I watched Naruto in college. Naruto Uzumaki, Sasuke, Rock Lee, Sakura, Shikamaru… they felt like companions of mine in a two-dimensional world. Even though I lived a life completely different from theirs, their refusal to give up and their positive, striving spirit still moved me from time to time. They looked carefree and unreliable on the surface, but when it mattered, they never hesitated. They were teammates you could trust, people who would never let you down when it counted. To me, still in adolescence back then, those qualities were incredibly precious. There was a stretch of life when I grew up alongside Naruto and the others. The characters in the anime also had to face studies, missions, and all kinds of challenges, and might even have to shed blood or sacrifice their lives to protect their home, the Hidden Leaf Village. In the entire series, their happiest time was probably that earliest period at the ninja academy. Their biggest troubles were little more than causing mischief. Even the most dangerous situations back then, compared with the life-and-death struggles they would later face, were only trials before entering the real world.
Naruto and his generation fought and grew up against the looming storm of the Great Ninja War, under skies so dark it felt as if the city walls themselves might collapse. In the end, they passed through that war and bought peace for the ninja world with blood and sacrifice. Naruto Uzumaki and Hinata Hyuga, Sasuke Uchiha and Sakura Haruno… the people who had grown up together finally found their happy endings, and one story came to a close.
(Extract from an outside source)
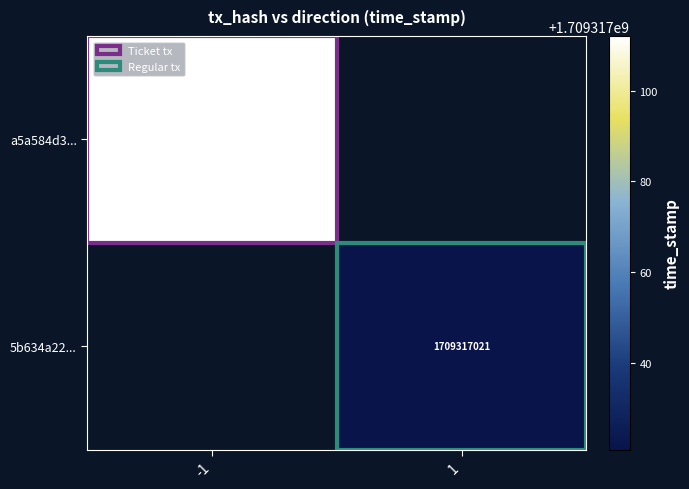

What is the total value across all series at 1?

1709317021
In a sense, for the generation that grew up with Naruto, it also marked the end of youth.
Then Boruto: Naruto Next Generations appeared. Just like the theme song says, “following in the footsteps of the past,” Boruto and the others constantly reflect the shadows of Naruto’s generation, as if their story were about to begin all over again. Perhaps for newcomers whose anime journey starts with Boruto, this is simply another coming-of-age tale. But for me, if Naruto Uzumaki felt like a companion I grew up with, then Boruto has always felt more like the mischievous nephew of a close brother. Of course he has his moving moments, but amid that sense of familiarity, I can’t help but miss the youth I spent together with Naruto. And the stories that feel vitally important in Boruto’s eyes often seem, to me, like children’s games. I always find myself thinking: when they truly face life, they’ll grow up then. That, too, is a feeling almost parental in nature.
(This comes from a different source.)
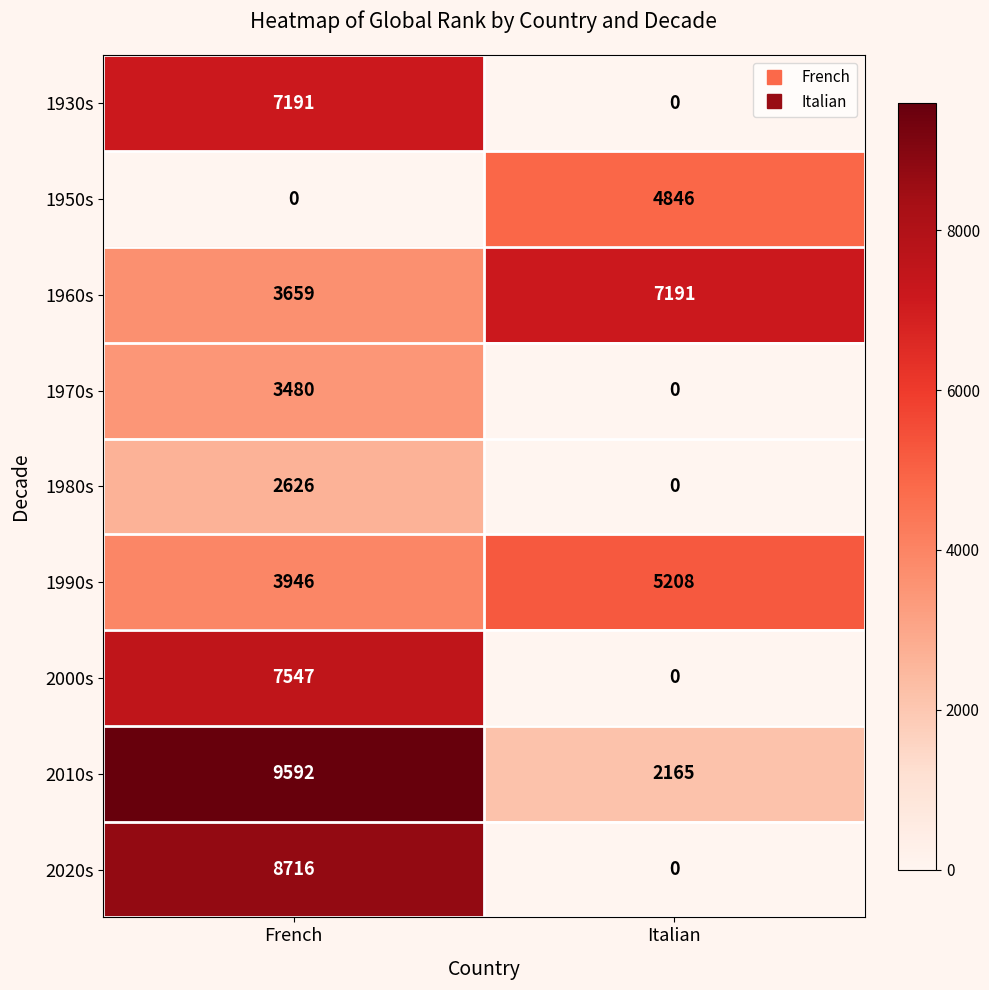

At French, list the series in order from smallest to largest.

1950s, 1980s, 1970s, 1960s, 1990s, 1930s, 2000s, 2020s, 2010s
By contrast, although the older generation appears only very rarely in Boruto, every time I see a face that is both familiar and unfamiliar, it feels like running into an old friend after many years apart. Aren’t we in the real world much the same after these twenty-odd years? Married or not, with children or not, time has left a similar trace on all of us. Over the course of a few decades, the whole world has changed dramatically. Transportation, communication, and the internet have all advanced by leaps and bounds. And we, even if we did not become the person we once dreamed of being the way Naruto did, have nevertheless entered middle age just like him—worn down by work, family, parenting, education, and all the trivial burdens of daily life. We no longer have enough energy to give our children all the companionship they deserve, so selfishly we hope they might grow up just a little more slowly. But children keep getting bigger day by day, just as, before we knew it, so many years of our own time have already slipped away.
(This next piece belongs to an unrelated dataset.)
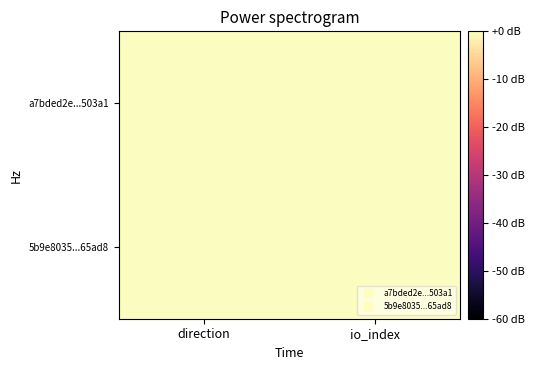

How many series are shown in this chart?

2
As BoJack Horseman says, there is no happily-ever-after, because the show has to go on. In the story of Boruto, there will still be new bloodshed and sacrifice; if one is to protect what truly matters, those sacrifices are unavoidable. But I think that no matter where life leads, if there can be a night like this—leaning against the one you love, watching your sleeping child quietly grow—then in that moment, nothing else really matters.